---- Records supplied

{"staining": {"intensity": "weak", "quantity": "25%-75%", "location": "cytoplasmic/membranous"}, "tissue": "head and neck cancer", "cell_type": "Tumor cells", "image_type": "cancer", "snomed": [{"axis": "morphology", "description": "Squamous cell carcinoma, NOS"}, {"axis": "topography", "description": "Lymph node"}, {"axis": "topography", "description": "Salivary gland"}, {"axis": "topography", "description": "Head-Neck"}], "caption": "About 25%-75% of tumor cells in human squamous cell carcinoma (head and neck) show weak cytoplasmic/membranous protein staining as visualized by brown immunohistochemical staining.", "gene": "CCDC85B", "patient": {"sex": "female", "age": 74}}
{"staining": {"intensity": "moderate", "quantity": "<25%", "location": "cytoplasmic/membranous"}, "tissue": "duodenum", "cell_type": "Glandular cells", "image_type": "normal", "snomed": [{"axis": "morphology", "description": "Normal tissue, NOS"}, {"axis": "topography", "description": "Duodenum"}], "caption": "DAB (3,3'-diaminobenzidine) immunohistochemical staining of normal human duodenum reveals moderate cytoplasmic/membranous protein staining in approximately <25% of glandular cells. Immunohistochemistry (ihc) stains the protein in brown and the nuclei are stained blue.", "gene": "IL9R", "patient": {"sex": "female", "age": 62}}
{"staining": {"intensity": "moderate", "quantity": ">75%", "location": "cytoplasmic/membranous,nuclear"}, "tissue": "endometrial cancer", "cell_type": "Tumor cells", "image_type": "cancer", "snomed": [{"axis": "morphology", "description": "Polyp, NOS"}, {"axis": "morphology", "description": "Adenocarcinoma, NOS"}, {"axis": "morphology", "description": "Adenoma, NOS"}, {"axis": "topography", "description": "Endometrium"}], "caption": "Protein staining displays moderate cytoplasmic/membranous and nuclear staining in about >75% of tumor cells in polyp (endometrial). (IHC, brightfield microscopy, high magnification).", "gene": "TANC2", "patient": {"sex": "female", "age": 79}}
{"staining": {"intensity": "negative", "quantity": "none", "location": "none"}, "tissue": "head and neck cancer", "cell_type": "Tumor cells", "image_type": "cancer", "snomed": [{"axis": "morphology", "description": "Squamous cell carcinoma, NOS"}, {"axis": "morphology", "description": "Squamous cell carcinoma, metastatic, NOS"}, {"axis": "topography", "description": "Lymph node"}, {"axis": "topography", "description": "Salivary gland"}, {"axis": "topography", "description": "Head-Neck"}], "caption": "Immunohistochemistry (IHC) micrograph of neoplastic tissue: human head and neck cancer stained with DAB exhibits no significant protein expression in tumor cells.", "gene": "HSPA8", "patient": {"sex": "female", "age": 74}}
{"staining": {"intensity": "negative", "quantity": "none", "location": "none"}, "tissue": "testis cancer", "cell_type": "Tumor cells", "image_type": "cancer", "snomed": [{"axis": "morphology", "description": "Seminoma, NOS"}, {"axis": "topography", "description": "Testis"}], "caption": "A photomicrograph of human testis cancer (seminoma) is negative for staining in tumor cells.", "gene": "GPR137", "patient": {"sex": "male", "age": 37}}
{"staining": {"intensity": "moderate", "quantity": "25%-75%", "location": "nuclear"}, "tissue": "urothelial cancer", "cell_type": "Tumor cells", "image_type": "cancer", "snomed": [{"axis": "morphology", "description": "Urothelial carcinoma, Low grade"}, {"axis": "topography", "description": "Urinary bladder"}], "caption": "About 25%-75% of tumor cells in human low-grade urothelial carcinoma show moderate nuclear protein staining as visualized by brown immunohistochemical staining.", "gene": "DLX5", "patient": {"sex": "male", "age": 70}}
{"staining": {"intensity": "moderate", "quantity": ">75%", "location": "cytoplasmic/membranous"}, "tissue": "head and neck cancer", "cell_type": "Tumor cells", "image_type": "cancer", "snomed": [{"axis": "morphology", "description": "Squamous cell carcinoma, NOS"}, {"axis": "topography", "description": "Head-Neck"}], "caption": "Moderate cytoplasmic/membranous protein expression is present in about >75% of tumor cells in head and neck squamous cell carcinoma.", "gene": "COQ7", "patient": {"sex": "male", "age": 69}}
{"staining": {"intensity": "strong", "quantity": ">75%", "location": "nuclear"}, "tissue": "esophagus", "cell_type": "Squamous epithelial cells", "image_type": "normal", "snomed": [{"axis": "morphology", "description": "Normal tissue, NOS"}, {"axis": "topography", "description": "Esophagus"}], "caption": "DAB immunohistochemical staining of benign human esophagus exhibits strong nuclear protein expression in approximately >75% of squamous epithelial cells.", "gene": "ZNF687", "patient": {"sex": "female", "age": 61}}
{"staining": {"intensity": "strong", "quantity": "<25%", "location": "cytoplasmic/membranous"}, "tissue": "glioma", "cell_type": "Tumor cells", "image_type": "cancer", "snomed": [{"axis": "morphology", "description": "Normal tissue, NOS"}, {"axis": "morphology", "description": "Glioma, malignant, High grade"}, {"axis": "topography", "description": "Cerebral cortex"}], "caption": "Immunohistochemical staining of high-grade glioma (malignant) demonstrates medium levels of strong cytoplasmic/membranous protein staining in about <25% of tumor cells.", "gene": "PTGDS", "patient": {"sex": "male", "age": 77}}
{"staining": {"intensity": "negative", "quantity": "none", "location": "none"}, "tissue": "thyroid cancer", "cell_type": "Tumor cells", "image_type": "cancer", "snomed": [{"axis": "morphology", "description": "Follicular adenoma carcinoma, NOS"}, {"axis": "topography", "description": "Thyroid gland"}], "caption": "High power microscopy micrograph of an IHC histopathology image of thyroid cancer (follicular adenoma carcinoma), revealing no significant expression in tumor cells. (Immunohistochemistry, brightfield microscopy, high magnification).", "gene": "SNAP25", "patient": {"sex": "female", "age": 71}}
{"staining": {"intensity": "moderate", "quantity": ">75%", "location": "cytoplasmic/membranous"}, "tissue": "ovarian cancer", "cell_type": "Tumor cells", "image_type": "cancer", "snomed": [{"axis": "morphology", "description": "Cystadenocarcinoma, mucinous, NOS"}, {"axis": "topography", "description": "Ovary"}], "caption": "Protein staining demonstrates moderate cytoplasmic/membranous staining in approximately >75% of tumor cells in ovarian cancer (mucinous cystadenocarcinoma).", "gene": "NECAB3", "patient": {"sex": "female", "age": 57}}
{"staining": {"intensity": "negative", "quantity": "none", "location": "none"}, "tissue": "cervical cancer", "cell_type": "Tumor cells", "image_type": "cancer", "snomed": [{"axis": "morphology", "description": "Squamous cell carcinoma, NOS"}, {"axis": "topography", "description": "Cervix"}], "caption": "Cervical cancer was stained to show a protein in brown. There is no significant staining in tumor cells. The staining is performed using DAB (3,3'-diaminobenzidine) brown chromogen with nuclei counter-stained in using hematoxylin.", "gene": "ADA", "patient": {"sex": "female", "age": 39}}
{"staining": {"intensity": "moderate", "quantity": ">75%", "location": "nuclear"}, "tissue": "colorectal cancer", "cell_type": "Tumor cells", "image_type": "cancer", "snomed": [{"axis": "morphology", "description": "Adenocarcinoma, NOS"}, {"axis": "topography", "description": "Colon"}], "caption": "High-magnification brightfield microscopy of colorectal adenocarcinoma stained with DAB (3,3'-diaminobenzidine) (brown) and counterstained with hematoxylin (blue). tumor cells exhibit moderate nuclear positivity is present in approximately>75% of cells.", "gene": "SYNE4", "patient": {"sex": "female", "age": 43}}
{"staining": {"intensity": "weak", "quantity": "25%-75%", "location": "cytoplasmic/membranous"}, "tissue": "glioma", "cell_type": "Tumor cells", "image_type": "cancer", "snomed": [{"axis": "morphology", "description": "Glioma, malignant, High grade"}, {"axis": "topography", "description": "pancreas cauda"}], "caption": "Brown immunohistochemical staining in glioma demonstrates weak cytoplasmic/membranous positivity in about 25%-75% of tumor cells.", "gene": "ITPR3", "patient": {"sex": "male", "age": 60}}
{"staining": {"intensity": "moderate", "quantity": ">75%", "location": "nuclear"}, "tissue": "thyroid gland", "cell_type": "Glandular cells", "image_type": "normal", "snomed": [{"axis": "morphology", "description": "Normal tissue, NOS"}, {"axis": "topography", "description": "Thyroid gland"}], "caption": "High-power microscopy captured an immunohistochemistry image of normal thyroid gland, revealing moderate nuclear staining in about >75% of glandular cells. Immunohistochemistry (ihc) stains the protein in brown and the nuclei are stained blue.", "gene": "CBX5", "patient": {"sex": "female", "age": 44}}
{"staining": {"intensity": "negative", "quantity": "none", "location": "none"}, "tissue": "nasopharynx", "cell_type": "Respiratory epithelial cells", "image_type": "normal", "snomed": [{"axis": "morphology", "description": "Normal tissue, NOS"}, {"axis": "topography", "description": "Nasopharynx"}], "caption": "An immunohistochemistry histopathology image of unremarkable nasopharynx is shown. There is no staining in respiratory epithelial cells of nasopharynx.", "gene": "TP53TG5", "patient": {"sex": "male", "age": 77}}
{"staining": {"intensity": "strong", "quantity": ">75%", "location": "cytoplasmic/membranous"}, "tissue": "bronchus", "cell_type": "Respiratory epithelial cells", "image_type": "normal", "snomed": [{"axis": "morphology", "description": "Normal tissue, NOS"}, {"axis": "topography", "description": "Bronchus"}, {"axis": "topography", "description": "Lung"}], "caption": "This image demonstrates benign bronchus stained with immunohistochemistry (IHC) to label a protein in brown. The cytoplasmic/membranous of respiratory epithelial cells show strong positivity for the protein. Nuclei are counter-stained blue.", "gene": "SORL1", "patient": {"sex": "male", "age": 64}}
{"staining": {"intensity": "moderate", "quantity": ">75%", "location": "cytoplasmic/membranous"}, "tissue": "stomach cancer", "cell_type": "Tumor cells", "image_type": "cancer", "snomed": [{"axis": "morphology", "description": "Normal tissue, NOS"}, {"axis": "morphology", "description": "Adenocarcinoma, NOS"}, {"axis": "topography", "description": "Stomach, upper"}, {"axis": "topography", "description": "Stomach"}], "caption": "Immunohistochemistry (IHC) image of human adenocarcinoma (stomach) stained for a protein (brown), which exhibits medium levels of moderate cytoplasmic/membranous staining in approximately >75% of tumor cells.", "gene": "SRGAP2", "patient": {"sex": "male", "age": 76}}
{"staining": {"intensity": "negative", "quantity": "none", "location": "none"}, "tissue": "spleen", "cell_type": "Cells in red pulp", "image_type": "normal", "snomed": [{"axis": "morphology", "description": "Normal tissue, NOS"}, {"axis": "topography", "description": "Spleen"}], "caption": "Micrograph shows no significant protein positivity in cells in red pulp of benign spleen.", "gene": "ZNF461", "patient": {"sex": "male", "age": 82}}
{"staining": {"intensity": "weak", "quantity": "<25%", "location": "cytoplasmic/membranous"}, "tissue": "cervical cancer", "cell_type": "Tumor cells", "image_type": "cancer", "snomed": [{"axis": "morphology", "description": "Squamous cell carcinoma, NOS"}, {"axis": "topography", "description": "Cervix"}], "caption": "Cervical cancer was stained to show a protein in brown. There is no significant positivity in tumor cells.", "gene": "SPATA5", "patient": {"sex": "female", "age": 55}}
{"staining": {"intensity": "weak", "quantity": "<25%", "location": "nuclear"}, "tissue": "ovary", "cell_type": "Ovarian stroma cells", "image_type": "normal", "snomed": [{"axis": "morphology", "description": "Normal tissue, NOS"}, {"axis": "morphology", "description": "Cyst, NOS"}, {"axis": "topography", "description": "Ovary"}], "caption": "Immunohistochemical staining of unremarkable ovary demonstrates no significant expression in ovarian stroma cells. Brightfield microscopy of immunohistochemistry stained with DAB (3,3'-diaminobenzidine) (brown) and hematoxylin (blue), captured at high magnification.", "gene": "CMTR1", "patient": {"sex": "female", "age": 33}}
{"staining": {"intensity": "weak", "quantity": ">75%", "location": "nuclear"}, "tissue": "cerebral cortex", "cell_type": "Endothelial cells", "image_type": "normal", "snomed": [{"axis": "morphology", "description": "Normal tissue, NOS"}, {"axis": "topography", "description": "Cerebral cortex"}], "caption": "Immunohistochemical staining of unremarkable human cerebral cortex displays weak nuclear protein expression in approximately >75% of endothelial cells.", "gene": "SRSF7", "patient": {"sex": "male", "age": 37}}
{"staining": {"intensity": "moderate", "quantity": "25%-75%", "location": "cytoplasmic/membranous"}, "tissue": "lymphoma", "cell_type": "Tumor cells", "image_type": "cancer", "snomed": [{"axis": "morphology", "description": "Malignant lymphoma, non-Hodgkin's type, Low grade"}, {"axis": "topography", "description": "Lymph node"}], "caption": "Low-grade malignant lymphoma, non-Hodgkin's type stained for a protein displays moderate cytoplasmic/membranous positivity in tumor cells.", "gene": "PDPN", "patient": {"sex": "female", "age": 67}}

--------

* [About this exercise]: Copy out only the lines of the records above from the one with "staining demonstrates moderate" through the one with "no significant staining", exactly as they stand, both included.

* [Exercise solution]:
{"staining": {"intensity": "moderate", "quantity": ">75%", "location": "cytoplasmic/membranous"}, "tissue": "ovarian cancer", "cell_type": "Tumor cells", "image_type": "cancer", "snomed": [{"axis": "morphology", "description": "Cystadenocarcinoma, mucinous, NOS"}, {"axis": "topography", "description": "Ovary"}], "caption": "Protein staining demonstrates moderate cytoplasmic/membranous staining in approximately >75% of tumor cells in ovarian cancer (mucinous cystadenocarcinoma).", "gene": "NECAB3", "patient": {"sex": "female", "age": 57}}
{"staining": {"intensity": "negative", "quantity": "none", "location": "none"}, "tissue": "cervical cancer", "cell_type": "Tumor cells", "image_type": "cancer", "snomed": [{"axis": "morphology", "description": "Squamous cell carcinoma, NOS"}, {"axis": "topography", "description": "Cervix"}], "caption": "Cervical cancer was stained to show a protein in brown. There is no significant staining in tumor cells. The staining is performed using DAB (3,3'-diaminobenzidine) brown chromogen with nuclei counter-stained in using hematoxylin.", "gene": "ADA", "patient": {"sex": "female", "age": 39}}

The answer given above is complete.